With so great an economic drought, poverty, loss of wealth, jobs and housing, somehow I can still smell the coming rain of blessings. Elijah, in II Kings 18:21, asked the people, “How long are you going to sit on the fence?” And I ask you today, “Can’t you smell the rain?”
God is answering our prayers through these political struggles and this is causing the voting public to increase their scrutiny. Politicians, especially, need to be careful, as the former Miami-Dade Mayor Carlos Alvarez can attest, having been recalled from office.
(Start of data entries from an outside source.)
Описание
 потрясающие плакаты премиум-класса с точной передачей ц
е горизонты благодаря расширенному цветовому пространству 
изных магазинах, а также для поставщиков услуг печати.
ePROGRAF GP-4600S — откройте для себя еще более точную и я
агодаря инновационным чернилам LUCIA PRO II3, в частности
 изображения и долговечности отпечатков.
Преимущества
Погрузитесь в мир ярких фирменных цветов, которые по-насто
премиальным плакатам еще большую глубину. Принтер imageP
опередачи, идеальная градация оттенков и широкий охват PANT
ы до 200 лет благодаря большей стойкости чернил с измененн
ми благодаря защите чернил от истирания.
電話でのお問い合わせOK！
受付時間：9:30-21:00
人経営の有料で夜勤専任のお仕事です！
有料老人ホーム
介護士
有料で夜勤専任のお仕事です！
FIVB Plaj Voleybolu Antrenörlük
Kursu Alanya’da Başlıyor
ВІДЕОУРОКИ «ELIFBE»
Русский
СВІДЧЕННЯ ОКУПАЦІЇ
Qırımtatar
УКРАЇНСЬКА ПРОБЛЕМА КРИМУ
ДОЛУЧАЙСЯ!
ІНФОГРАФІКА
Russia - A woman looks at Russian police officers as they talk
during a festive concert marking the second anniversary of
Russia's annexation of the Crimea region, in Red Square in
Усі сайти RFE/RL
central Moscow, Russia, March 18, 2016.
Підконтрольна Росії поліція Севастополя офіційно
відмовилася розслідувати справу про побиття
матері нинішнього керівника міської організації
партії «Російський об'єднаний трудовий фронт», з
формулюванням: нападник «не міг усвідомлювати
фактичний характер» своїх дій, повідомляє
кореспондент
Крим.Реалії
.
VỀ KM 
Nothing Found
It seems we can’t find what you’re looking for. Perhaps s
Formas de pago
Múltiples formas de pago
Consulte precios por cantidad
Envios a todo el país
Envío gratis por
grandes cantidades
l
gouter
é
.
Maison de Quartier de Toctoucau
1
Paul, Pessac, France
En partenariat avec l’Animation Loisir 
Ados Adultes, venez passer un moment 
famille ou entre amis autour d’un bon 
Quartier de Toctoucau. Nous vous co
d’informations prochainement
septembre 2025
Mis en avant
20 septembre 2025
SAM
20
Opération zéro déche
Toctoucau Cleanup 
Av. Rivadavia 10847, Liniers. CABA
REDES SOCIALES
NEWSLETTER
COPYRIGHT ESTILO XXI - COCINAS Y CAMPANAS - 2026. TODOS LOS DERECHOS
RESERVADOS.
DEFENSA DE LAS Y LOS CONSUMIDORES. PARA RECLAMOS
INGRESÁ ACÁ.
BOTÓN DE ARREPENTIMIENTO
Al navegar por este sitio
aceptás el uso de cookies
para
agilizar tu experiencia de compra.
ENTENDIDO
People are not stupid; they are watching like never before. Unfortunately, so many of us remain ignorant concerning the ways of the Holy Spirit and cannot sense God’s movement in sending the needed rain.
As Elijah’s story ends (II Kings 18:41-46), “Elijah says to Ahab, ‘Up on your feet! Eat and drink – celebrate! Rain is on the way; I hear it coming.’” So, Ahab did as instructed but then said to his young servant, “You, too, on your feet, go look toward the sea.” Seeing nothing the first time, Elijah tells him, “Keep looking, seven times if necessary.” Finally, sure enough, on the seventh time, he said, “Oh, yes, I see a cloud! But a very small cloud, no bigger than some one’s hand, rising out of the sea.” Elijah tells the servant, “Hitch up your chariot and go down and tell Ahab before the rain stops you.”